Wednesday, July 25, 2007

Goya's Ghosts



This sounds like a good movie! And, explains why I'm a conservative... SMALL GOVERNMENT:>D


The parents who raised Oscar-winning director Milos Forman were Protestants, but both perished in Nazi concentration camps. The director's adoptive father distributed "forbidden" books to his students during the Nazi occupation and was sent to a concentration camp. Amazingly, he was returned to Prague to stand trial and was even acquitted, but nevertheless he was shipped to Buchenwald where he perished in 1944.

A year earlier, Forman's mother, Anna, suffered the same fate: After being arrested, she was sent to Auschwitz and died there.

"Nobody knows why," Forman told JTA, speaking from his Connecticut home. "It was like the Inquisition. They grabbed people and nobody knew why."

The analogy is deliberate, an intentional link to his latest film, Goya's Ghosts.

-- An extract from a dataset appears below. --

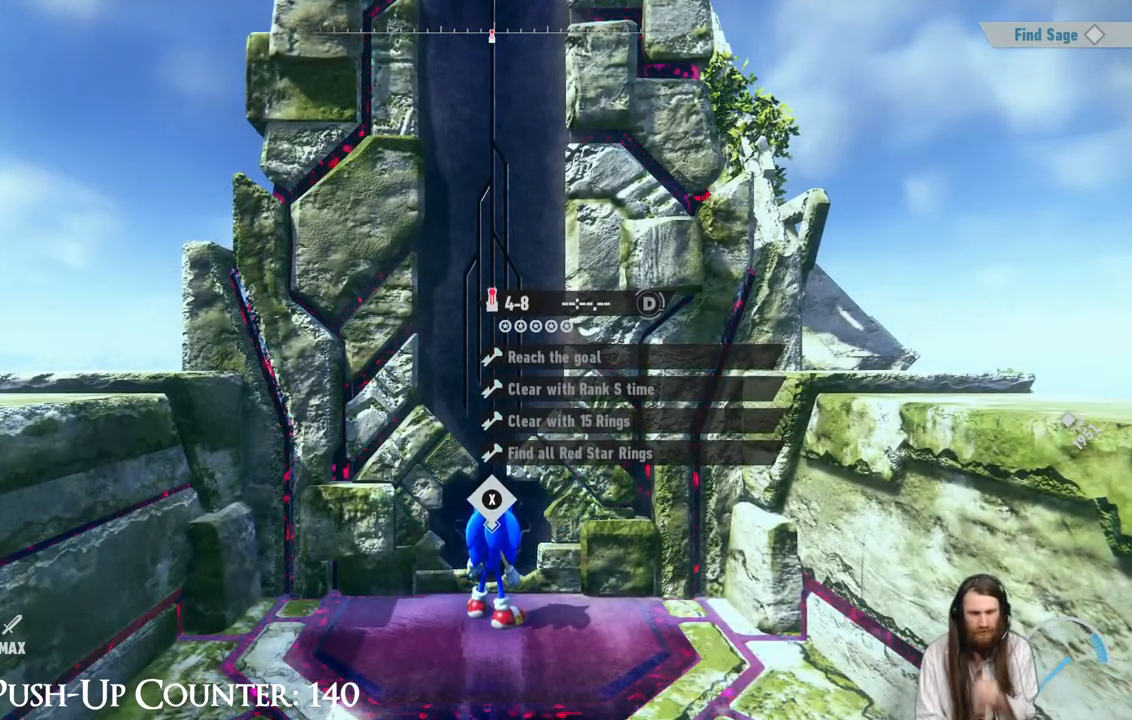
{"buttons": [], "left_stick": "center", "right_stick": "center", "events": []}
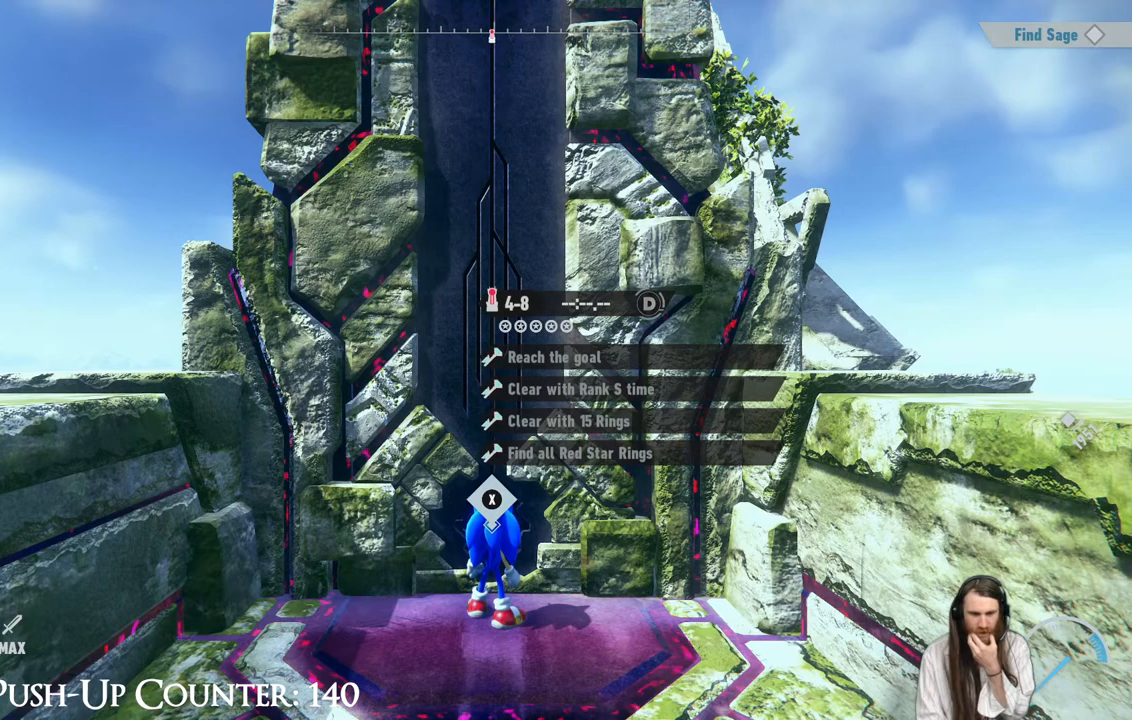
{"buttons": [], "left_stick": "center", "right_stick": "center", "events": []}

It's a multi-layered story, a beautifully photographed art tour and a history lesson with multiple helpings of an impressive Natalie Portman.

The year is 1792, and while most of Europe has thrown off the shackles of the Roman Catholic Church's Holy Inquisition, it still wields its power in Spain.

Caught in its toils is Ines, played by Portman, the daughter of a wealthy Christian businessman whose lovely face has made her a favorite model of the great court painter Francisco Goya.

Ines runs afoul of zealous Church spies, who finger her as a "Judaizer," a forced convert to Christianity who "relapses" into observing Jewish rituals when she declines a plate of pork at a public inn. Her nemesis, torturer and eventual seducer is chief inquisitor Brother Lorenzo, impressively portrayed by Spanish actor Javier Bardem. Ultimately the inquisitor is disgraced, but not before fathering Ines' daughter.

When Napoleon conquers Spain in 1808, the Inquisition is abolished, the prison doors are thrown open and Ines emerges as a half-deranged hag. She undertakes a desperate search for her illegitimate daughter, who has become the beautiful prostitute Alicia, also portrayed by Portman in a remarkable double, or rather triple, performance.

The recently released film is the latest for Forman, a Czech native whose biological father was Jewish, in a directing career that also includes One Flew Over the Cuckoo's Nest, Amadeus, Ragtime and, most recently, The People vs. Larry Flynt in 1996.

"I believe that the most important conflict in the history of mankind is between the individual and institutions," Forman said. "Man creates institutions, which then assume total power and believe that they own man. That's the theme of Goya's Ghosts."

Forman doubts this struggle will ever end.

"After each war, after each mass killing, we all scream 'Never again,'" he said. "Then we do it again because we never learn from history." (JTA)

8 comments:

Brooke said...

Is this movie out yet? I've definitely got to see it.

Eyes said...

Hi Brooke, It's in theaters now, but very limited release. ONly 49 theaters nationwide. Isn't that just the way it is? Crazy...

Gayle said...

Thanks for the write up on this movie. I'm always looking for good movies. I don't go to the theater though, but I'll put it in Netflix and wait until it goes to DVD to watch it. Thanks again!

Eyes said...

I think you have chosen the right way. I'm so sick of HBO, etc. They rarely have anything new or interesting...

Anonymous said...

Perhaps we can no longer learn from history because history keeps getting adapted to suit the prides and prejudices of the viewing audience.

Eyes said...

That's true...

The Merry Widow said...

FJ-Or more likely, rewritten to fit neatly into the views and prejudices of the writers/directors/producers. It's all to "educate" us into their particular view.

tmw

Brooke said...

One of the favorite pastimes of the hubby and I is to read the history of whatever movie we're about to watch, and then pick apart the inaccuracies in the movie.